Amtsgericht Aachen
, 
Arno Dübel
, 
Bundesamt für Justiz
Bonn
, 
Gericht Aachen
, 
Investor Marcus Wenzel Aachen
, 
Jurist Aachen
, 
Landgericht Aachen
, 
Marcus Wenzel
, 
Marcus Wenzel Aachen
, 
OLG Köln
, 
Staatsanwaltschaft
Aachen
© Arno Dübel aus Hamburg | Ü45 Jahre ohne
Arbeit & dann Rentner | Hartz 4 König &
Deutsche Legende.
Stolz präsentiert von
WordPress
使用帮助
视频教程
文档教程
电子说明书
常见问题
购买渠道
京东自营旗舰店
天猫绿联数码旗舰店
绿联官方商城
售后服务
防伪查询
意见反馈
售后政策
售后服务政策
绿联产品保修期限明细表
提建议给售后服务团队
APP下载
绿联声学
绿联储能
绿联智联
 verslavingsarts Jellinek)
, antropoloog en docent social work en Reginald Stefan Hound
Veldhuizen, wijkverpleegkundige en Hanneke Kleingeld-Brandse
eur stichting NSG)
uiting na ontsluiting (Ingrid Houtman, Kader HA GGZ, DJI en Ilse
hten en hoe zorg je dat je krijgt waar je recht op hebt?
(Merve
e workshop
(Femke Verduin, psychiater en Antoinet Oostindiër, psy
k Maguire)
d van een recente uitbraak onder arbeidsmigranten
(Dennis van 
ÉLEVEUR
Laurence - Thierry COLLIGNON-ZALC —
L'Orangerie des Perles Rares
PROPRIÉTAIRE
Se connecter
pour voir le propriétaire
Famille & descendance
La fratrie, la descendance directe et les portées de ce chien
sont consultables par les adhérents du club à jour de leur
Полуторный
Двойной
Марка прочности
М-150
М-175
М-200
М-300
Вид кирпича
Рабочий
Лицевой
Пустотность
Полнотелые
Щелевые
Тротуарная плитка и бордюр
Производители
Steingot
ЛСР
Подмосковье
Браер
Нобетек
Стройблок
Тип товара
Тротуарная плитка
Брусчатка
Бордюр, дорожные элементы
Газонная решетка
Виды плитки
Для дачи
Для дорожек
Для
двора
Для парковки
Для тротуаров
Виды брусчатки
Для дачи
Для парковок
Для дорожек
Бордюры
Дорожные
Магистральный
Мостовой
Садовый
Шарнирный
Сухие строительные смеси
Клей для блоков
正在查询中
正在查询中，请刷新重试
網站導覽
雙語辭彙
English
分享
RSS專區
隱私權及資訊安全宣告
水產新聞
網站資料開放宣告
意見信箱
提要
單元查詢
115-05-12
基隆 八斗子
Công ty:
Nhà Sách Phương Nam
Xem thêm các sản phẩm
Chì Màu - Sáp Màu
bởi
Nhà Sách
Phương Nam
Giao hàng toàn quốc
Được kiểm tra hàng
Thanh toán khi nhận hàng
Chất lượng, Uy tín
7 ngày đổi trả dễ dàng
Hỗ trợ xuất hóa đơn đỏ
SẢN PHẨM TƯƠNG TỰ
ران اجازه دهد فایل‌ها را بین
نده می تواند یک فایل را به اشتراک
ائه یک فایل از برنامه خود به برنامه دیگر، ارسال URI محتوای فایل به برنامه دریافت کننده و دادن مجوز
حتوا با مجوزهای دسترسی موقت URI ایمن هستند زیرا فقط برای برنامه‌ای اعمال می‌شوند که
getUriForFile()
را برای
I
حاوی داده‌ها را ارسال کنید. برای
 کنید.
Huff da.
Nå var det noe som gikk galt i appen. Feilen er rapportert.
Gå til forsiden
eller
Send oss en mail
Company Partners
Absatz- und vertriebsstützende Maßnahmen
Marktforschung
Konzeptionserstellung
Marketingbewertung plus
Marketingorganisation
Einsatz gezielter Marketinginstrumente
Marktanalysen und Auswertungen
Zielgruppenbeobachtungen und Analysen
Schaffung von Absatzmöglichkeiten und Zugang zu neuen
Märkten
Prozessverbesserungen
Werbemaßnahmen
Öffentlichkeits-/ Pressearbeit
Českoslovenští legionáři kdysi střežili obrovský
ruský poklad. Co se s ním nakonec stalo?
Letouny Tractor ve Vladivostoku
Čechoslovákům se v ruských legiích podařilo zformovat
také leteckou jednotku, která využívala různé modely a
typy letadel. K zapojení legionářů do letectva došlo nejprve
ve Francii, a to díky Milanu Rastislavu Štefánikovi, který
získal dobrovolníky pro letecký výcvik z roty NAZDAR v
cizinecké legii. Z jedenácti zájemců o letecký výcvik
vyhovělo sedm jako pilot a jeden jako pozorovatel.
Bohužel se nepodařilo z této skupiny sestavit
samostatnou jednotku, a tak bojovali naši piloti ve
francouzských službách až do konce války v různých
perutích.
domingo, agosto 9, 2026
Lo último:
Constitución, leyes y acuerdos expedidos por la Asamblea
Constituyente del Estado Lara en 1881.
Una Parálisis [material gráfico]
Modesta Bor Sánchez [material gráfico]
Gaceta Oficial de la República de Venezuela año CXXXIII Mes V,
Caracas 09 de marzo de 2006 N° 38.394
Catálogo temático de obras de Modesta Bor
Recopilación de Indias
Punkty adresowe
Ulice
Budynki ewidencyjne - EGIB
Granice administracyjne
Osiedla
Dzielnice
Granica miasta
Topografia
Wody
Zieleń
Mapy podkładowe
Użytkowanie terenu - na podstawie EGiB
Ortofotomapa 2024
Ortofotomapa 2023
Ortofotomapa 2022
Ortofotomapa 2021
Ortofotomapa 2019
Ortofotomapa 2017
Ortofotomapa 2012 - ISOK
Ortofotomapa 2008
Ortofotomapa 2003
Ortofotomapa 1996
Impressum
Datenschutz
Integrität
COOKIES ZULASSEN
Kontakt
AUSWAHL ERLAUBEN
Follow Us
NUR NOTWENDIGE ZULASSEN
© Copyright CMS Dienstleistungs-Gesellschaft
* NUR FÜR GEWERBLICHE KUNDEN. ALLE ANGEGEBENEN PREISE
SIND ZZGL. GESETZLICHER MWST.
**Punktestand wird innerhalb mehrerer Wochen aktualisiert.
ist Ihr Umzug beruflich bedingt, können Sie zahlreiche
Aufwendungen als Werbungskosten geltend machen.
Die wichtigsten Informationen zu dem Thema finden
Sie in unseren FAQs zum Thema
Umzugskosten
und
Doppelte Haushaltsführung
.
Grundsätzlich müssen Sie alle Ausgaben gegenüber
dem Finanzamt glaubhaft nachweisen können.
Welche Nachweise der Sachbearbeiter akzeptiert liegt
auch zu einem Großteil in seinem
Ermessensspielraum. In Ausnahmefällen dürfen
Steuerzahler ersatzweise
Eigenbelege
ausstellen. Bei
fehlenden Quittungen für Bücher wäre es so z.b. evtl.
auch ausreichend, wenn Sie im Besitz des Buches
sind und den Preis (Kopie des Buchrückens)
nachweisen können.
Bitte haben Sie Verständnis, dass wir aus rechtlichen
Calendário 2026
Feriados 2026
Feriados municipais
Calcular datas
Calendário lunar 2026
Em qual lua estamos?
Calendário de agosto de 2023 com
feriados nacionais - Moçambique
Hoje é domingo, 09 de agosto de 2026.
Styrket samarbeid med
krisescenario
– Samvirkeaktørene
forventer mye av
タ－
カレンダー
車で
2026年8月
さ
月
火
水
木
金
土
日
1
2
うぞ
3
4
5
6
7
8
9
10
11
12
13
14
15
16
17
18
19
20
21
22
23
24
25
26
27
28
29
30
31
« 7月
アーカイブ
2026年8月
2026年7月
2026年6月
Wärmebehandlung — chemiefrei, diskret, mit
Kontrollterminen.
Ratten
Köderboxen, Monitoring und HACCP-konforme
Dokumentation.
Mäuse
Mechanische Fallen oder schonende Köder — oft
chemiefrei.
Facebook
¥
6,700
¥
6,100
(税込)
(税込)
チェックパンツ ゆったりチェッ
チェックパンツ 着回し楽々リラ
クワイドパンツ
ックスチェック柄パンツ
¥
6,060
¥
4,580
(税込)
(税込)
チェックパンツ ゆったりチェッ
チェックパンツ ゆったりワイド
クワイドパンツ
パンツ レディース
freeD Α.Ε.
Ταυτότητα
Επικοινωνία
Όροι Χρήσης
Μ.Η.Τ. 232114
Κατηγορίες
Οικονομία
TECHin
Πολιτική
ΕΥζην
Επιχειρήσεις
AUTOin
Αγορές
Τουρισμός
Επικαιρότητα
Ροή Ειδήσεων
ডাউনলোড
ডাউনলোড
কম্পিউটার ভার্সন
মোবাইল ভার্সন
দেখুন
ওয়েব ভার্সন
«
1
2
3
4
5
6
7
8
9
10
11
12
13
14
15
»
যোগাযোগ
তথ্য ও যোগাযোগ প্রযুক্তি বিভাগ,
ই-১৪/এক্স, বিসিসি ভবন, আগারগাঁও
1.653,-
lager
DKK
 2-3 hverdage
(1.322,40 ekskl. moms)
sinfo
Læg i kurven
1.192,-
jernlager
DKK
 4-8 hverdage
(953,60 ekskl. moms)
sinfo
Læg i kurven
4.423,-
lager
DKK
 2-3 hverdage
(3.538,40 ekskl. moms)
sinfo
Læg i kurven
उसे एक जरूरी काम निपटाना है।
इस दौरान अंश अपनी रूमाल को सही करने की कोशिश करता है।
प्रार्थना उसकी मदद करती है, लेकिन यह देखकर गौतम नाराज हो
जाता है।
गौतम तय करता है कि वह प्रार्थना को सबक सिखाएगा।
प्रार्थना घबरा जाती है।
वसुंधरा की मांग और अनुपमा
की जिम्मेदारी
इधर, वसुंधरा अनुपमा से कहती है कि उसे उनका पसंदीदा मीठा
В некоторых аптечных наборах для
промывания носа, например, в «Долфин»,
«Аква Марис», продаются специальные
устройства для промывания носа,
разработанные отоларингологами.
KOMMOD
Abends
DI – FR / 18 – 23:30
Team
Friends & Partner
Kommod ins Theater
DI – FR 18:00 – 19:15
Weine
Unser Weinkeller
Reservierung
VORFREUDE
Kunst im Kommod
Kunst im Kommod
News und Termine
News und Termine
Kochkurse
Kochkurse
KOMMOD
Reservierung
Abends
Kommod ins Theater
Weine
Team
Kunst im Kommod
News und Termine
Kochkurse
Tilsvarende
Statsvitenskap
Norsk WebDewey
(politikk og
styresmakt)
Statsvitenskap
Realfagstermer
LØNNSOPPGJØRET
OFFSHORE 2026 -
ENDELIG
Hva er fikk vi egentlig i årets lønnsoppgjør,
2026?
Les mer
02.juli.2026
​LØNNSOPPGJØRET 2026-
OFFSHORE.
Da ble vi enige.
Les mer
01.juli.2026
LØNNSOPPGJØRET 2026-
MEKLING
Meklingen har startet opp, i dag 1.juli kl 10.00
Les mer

## AIM OF THE EXERCISE
Starting from the first line of the records above, copy every line word for word through the line that contains "verslavingsarts Jellinek)", and include that line.

## RESPONSE
Amtsgericht Aachen
, 
Arno Dübel
, 
Bundesamt für Justiz
Bonn
, 
Gericht Aachen
, 
Investor Marcus Wenzel Aachen
, 
Jurist Aachen
, 
Landgericht Aachen
, 
Marcus Wenzel
, 
Marcus Wenzel Aachen
, 
OLG Köln
, 
Staatsanwaltschaft
Aachen
© Arno Dübel aus Hamburg | Ü45 Jahre ohne
Arbeit & dann Rentner | Hartz 4 König &
Deutsche Legende.
Stolz präsentiert von
WordPress
使用帮助
视频教程
文档教程
电子说明书
常见问题
购买渠道
京东自营旗舰店
天猫绿联数码旗舰店
绿联官方商城
售后服务
防伪查询
意见反馈
售后政策
售后服务政策
绿联产品保修期限明细表
提建议给售后服务团队
APP下载
绿联声学
绿联储能
绿联智联
 verslavingsarts Jellinek)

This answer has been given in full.